2026-04-11 13:52:17 -07:00

codex-core

This crate implements the business logic for Codex. It is designed to be used by the various Codex UIs written in Rust.

Dependencies

Note that codex-core makes some assumptions about certain helper utilities being available in the environment. Currently, this support matrix is:

macOS

Expects /usr/bin/sandbox-exec to be present.

When using the workspace-write sandbox policy, the Seatbelt profile allows writes under the configured writable roots while keeping .git (directory or pointer file), the resolved gitdir: target, and .codex read-only.

Network access and filesystem read/write roots are controlled by SandboxPolicy. Seatbelt consumes the resolved policy and enforces it.

Seatbelt also keeps the legacy default preferences read access (user-preference-read) needed for cfprefs-backed macOS behavior.

Linux

Expects the binary containing codex-core to run the equivalent of codex sandbox linux (legacy alias: codex debug landlock) when arg0 is codex-linux-sandbox. See the codex-arg0 crate for details.

Legacy SandboxPolicy / sandbox_mode configs are still supported on Linux. They can continue to use the legacy Landlock path when the split filesystem policy is sandbox-equivalent to the legacy model after cwd resolution. Split filesystem policies that need direct FileSystemSandboxPolicy enforcement, such as read-only or denied carveouts under a broader writable root, automatically route through bubblewrap. The legacy Landlock path is used only when the split filesystem policy round-trips through the legacy SandboxPolicy model without changing semantics. That includes overlapping cases like /repo = write, /repo/a = none, /repo/a/b = write, where the more specific writable child must reopen under a denied parent.

The Linux sandbox helper prefers the first bwrap found on PATH outside the current working directory whenever it is available. If bwrap is present but too old to support --argv0, the helper keeps using system bubblewrap and switches to a no---argv0 compatibility path for the inner re-exec. If bwrap is missing, it falls back to the vendored bubblewrap path compiled into the binary and Codex surfaces a startup warning through its normal notification path instead of printing directly from the sandbox helper. Codex also surfaces a startup warning when bubblewrap cannot create user namespaces. WSL2 uses the normal Linux bubblewrap path. WSL1 is not supported for bubblewrap sandboxing because it cannot create the required user namespaces, so Codex rejects sandboxed shell commands that would enter the bubblewrap path before invoking bwrap.

Windows

Legacy SandboxPolicy / sandbox_mode configs are still supported on Windows.

The elevated setup/runner backend supports legacy ReadOnlyAccess::Restricted for read-only and workspace-write policies. Restricted read access honors explicit readable roots plus the command cwd, and keeps writable roots readable when workspace-write is used.

When include_platform_defaults = true, the elevated Windows backend adds backend-managed system read roots required for basic execution, such as C:\Windows, C:\Program Files, C:\Program Files (x86), and C:\ProgramData. When it is false, those extra system roots are omitted.

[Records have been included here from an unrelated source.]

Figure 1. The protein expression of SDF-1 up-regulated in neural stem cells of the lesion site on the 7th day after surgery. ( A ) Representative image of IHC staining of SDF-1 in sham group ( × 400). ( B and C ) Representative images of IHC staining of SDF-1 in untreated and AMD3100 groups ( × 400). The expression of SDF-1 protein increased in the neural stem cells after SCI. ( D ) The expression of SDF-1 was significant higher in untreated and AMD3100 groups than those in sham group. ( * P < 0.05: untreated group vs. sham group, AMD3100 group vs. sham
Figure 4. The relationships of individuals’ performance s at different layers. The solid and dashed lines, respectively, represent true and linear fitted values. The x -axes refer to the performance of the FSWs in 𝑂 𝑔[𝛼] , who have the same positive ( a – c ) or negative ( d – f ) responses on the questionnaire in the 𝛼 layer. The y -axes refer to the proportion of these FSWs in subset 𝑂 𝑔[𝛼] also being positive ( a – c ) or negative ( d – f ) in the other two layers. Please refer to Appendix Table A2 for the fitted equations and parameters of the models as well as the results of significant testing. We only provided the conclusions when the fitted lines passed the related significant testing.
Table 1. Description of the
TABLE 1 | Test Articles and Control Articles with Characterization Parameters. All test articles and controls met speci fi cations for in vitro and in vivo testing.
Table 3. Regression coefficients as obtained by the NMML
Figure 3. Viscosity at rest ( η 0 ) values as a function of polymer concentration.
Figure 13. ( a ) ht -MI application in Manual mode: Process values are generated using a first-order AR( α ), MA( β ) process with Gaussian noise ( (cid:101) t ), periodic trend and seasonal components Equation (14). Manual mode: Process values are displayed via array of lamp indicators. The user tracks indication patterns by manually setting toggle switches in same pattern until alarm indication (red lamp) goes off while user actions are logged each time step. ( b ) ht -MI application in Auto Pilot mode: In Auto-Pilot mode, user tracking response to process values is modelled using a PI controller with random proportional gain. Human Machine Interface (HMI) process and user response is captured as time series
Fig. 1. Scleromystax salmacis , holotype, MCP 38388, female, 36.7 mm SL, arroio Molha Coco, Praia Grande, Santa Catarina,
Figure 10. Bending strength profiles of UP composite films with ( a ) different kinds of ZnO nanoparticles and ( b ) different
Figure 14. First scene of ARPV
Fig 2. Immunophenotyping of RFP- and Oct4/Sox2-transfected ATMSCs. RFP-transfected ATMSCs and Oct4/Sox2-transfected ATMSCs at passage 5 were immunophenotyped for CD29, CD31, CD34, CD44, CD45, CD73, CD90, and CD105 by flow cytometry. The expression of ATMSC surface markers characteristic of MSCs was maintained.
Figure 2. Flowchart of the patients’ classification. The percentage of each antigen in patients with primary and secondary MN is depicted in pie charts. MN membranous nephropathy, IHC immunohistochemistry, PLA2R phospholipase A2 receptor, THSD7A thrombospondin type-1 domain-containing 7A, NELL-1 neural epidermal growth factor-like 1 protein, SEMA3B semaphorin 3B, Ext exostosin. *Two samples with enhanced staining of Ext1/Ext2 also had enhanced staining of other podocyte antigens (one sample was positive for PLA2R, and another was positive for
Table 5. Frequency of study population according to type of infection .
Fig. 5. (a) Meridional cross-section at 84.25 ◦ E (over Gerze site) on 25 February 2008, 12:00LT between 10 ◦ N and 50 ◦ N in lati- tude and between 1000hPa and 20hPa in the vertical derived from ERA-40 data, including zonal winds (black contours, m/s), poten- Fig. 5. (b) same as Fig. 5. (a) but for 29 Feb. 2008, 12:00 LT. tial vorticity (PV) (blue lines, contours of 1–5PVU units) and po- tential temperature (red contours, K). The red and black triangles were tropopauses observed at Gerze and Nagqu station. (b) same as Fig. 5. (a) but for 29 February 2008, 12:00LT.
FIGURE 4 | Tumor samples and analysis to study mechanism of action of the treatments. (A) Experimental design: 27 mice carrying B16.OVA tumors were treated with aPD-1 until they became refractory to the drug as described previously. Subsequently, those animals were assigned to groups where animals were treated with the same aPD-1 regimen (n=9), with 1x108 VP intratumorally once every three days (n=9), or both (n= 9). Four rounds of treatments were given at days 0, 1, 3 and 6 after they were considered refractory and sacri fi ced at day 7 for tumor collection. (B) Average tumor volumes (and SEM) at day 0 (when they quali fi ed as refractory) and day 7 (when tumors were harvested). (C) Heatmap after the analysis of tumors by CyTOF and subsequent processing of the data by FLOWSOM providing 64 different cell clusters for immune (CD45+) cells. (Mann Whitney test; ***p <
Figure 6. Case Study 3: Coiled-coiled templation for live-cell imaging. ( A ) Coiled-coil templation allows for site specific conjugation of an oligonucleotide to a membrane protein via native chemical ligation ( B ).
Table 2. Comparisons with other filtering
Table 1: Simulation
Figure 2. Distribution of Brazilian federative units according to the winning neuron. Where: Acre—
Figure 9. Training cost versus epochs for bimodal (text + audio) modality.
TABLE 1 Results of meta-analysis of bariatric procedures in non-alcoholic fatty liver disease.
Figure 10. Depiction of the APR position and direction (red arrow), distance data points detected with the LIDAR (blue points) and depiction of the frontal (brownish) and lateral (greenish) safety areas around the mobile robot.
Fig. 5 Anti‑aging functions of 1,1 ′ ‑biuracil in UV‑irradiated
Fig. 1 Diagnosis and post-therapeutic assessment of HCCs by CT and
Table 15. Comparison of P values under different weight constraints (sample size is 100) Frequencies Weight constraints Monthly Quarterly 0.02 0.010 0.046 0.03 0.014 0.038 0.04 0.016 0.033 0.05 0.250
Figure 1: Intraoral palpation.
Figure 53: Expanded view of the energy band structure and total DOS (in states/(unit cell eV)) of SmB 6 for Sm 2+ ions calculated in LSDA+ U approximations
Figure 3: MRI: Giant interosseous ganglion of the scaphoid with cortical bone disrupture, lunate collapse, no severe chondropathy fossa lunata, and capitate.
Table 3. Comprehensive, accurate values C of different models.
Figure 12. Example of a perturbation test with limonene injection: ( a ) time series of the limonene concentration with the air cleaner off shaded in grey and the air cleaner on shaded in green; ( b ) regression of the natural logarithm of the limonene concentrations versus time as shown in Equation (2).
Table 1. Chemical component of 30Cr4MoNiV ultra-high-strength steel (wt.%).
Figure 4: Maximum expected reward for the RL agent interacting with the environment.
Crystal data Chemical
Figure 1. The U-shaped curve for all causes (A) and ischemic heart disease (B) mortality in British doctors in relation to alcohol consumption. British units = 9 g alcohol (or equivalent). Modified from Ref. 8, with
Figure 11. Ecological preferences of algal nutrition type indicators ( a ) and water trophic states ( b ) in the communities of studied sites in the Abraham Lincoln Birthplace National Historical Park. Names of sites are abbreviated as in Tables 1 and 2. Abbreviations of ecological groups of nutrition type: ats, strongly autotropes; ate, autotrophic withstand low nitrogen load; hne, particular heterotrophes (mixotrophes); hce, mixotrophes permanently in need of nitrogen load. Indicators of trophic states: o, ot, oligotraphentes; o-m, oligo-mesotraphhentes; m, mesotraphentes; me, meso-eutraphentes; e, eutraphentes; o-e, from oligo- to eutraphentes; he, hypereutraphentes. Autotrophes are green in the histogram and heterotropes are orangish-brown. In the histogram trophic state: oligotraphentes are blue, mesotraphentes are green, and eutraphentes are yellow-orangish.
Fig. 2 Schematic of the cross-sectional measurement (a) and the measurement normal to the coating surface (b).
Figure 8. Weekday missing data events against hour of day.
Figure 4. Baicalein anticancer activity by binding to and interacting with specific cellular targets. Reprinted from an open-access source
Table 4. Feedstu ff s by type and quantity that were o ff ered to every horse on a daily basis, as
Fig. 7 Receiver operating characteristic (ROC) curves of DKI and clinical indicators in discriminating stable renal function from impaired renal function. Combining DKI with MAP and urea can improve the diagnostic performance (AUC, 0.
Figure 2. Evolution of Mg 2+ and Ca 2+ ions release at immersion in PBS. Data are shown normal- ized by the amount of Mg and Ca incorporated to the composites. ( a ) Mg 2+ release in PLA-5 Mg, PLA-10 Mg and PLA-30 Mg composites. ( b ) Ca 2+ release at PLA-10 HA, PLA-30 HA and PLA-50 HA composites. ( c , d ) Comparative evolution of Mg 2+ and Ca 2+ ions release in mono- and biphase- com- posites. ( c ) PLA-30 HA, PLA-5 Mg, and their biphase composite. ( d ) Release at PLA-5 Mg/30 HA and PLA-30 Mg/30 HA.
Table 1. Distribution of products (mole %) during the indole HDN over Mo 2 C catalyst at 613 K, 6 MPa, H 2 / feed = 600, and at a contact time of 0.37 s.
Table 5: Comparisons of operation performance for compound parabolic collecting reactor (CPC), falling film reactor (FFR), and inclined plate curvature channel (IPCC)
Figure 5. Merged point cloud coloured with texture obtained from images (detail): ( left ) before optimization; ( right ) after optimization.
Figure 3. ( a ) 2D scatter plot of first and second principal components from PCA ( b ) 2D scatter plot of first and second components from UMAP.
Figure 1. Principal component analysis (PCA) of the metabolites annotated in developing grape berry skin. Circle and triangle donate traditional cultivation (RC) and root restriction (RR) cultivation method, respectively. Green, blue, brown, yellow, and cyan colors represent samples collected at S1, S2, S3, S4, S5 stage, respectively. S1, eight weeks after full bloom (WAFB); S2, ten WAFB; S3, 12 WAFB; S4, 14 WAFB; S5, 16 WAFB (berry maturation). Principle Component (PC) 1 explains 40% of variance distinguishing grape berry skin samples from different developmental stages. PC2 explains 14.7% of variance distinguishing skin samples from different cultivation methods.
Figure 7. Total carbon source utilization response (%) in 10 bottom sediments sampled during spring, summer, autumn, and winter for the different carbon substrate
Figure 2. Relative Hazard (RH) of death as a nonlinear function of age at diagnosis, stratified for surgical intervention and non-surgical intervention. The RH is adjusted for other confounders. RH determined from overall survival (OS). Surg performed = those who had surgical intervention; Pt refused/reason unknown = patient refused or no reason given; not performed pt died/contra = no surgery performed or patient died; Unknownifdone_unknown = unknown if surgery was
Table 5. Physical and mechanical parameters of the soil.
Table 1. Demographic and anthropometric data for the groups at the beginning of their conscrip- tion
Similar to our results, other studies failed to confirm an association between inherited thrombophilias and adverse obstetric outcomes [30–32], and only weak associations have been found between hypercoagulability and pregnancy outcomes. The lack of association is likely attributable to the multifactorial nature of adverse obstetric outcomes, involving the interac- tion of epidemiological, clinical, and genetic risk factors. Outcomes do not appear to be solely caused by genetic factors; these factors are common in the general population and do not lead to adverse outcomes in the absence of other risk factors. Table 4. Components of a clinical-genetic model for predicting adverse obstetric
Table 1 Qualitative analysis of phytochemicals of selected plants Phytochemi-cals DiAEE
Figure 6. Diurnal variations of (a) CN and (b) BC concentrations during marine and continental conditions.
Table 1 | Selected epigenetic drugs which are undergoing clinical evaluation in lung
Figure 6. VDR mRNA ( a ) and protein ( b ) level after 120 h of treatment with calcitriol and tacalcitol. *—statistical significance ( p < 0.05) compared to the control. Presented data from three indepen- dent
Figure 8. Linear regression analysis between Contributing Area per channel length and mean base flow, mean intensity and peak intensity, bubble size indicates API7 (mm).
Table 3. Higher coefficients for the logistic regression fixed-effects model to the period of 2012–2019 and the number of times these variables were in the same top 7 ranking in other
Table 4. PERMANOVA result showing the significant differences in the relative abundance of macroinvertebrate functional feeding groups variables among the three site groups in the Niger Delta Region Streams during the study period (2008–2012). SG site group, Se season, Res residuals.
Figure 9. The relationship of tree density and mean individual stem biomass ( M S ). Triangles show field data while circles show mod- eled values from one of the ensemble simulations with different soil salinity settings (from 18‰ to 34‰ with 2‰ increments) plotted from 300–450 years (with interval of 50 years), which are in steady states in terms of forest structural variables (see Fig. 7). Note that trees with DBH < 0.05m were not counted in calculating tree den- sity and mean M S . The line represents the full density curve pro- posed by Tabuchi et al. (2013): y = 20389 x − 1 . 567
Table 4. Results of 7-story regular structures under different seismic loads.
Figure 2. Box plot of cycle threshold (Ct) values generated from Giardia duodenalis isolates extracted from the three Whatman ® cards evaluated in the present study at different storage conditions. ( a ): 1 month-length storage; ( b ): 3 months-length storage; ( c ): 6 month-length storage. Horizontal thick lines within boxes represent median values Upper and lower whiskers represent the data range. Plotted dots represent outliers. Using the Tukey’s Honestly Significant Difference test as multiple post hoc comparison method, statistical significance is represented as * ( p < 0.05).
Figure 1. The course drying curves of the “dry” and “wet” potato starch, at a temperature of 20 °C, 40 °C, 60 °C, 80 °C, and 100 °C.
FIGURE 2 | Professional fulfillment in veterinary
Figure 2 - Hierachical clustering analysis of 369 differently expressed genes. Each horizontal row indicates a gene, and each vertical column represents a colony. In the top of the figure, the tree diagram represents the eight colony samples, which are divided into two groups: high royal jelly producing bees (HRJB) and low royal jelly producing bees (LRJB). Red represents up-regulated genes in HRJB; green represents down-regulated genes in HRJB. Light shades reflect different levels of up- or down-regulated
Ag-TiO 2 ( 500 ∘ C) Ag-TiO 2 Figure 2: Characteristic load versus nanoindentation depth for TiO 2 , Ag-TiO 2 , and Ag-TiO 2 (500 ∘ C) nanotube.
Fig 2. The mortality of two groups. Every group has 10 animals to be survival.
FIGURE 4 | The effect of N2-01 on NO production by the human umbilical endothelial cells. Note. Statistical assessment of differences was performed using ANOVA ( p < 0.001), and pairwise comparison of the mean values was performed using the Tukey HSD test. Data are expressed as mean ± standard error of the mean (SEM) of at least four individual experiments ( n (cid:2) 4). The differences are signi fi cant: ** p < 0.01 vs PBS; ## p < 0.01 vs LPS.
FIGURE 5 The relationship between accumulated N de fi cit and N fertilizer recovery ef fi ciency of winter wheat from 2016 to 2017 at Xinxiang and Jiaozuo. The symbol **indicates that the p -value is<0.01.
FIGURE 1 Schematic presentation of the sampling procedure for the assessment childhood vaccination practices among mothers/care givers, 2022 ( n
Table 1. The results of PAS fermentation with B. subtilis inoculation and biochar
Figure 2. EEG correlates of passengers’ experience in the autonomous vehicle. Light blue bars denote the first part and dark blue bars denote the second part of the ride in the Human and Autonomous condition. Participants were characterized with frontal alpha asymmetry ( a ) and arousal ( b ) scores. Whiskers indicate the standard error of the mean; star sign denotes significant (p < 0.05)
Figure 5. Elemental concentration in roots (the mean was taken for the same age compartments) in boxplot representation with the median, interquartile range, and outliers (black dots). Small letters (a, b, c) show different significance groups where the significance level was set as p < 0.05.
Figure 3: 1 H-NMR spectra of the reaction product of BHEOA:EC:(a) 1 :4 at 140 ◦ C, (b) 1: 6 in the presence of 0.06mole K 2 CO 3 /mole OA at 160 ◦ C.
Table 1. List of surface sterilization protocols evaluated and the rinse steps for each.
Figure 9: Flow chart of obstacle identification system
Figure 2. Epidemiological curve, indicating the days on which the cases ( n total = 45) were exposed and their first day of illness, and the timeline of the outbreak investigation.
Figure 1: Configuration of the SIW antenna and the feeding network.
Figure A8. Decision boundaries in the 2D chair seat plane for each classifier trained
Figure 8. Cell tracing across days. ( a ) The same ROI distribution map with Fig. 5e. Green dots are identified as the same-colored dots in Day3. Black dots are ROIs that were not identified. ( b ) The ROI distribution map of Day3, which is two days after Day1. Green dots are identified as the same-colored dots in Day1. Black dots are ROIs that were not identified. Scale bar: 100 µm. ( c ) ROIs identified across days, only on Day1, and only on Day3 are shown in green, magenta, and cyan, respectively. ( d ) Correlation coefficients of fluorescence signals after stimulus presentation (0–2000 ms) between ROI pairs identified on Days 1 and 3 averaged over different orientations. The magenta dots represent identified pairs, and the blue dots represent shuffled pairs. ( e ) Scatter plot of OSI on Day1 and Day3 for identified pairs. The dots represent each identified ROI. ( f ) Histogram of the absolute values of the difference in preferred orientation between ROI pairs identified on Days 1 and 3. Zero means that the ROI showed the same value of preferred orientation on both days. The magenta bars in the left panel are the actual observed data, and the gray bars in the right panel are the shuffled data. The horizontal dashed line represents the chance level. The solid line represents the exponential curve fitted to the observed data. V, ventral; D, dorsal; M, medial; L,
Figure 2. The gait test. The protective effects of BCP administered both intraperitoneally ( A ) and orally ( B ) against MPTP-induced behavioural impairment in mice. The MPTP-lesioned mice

The elevated Windows sandbox also supports:

  • legacy ReadOnly and WorkspaceWrite behavior
  • split filesystem policies that need exact readable roots, exact writable roots, or extra read-only carveouts under writable roots

The unelevated restricted-token backend still supports the legacy full-read Windows model for legacy ReadOnly and WorkspaceWrite behavior. It also supports a narrow split-filesystem subset: full-read split policies whose writable roots still match the legacy WorkspaceWrite root set, but add extra read-only carveouts under those writable roots.

New [permissions] / split filesystem policies remain supported on Windows only when they can be enforced directly by the selected Windows backend or round-trip through the legacy SandboxPolicy model without changing semantics. Policies that would require direct explicit unreadable carveouts (none) or reopened writable descendants under read-only carveouts still fail closed instead of running with weaker enforcement.

All Platforms

Expects the binary containing codex-core to simulate the virtual apply_patch CLI when arg1 is --codex-run-as-apply-patch. See the codex-arg0 crate for details.